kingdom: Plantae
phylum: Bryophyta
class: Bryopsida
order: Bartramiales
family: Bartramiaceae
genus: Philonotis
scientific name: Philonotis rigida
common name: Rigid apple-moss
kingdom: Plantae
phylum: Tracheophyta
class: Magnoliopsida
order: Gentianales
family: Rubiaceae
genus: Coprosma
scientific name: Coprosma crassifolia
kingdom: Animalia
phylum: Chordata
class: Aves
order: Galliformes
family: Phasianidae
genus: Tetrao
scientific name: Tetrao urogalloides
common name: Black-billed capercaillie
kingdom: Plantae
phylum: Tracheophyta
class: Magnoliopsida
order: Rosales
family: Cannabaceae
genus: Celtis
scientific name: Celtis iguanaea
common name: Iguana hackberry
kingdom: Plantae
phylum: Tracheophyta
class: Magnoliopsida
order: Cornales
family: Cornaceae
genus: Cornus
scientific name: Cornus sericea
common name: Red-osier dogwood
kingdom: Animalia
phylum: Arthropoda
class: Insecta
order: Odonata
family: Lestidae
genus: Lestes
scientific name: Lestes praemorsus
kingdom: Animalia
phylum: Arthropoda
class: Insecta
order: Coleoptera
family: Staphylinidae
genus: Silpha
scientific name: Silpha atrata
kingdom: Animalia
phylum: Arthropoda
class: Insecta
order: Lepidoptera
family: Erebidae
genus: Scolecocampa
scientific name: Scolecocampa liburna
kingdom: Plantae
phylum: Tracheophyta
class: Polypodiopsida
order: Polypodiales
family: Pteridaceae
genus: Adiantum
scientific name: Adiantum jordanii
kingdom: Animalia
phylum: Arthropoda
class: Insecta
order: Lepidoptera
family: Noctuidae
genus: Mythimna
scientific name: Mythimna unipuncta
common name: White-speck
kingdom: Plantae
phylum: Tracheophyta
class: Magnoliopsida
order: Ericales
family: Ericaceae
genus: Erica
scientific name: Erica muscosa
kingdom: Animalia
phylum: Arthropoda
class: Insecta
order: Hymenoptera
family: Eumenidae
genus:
-*-*-
Rewrite the lines of all the records with every "scientific name" replaced by "species", leaving everything else unchanged.

• EXERCISE SOLUTION
kingdom: Plantae
phylum: Bryophyta
class: Bryopsida
order: Bartramiales
family: Bartramiaceae
genus: Philonotis
species: Philonotis rigida
common name: Rigid apple-moss
kingdom: Plantae
phylum: Tracheophyta
class: Magnoliopsida
order: Gentianales
family: Rubiaceae
genus: Coprosma
species: Coprosma crassifolia
kingdom: Animalia
phylum: Chordata
class: Aves
order: Galliformes
family: Phasianidae
genus: Tetrao
species: Tetrao urogalloides
common name: Black-billed capercaillie
kingdom: Plantae
phylum: Tracheophyta
class: Magnoliopsida
order: Rosales
family: Cannabaceae
genus: Celtis
species: Celtis iguanaea
common name: Iguana hackberry
kingdom: Plantae
phylum: Tracheophyta
class: Magnoliopsida
order: Cornales
family: Cornaceae
genus: Cornus
species: Cornus sericea
common name: Red-osier dogwood
kingdom: Animalia
phylum: Arthropoda
class: Insecta
order: Odonata
family: Lestidae
genus: Lestes
species: Lestes praemorsus
kingdom: Animalia
phylum: Arthropoda
class: Insecta
order: Coleoptera
family: Staphylinidae
genus: Silpha
species: Silpha atrata
kingdom: Animalia
phylum: Arthropoda
class: Insecta
order: Lepidoptera
family: Erebidae
genus: Scolecocampa
species: Scolecocampa liburna
kingdom: Plantae
phylum: Tracheophyta
class: Polypodiopsida
order: Polypodiales
family: Pteridaceae
genus: Adiantum
species: Adiantum jordanii
kingdom: Animalia
phylum: Arthropoda
class: Insecta
order: Lepidoptera
family: Noctuidae
genus: Mythimna
species: Mythimna unipuncta
common name: White-speck
kingdom: Plantae
phylum: Tracheophyta
class: Magnoliopsida
order: Ericales
family: Ericaceae
genus: Erica
species: Erica muscosa
kingdom: Animalia
phylum: Arthropoda
class: Insecta
order: Hymenoptera
family: Eumenidae
genus:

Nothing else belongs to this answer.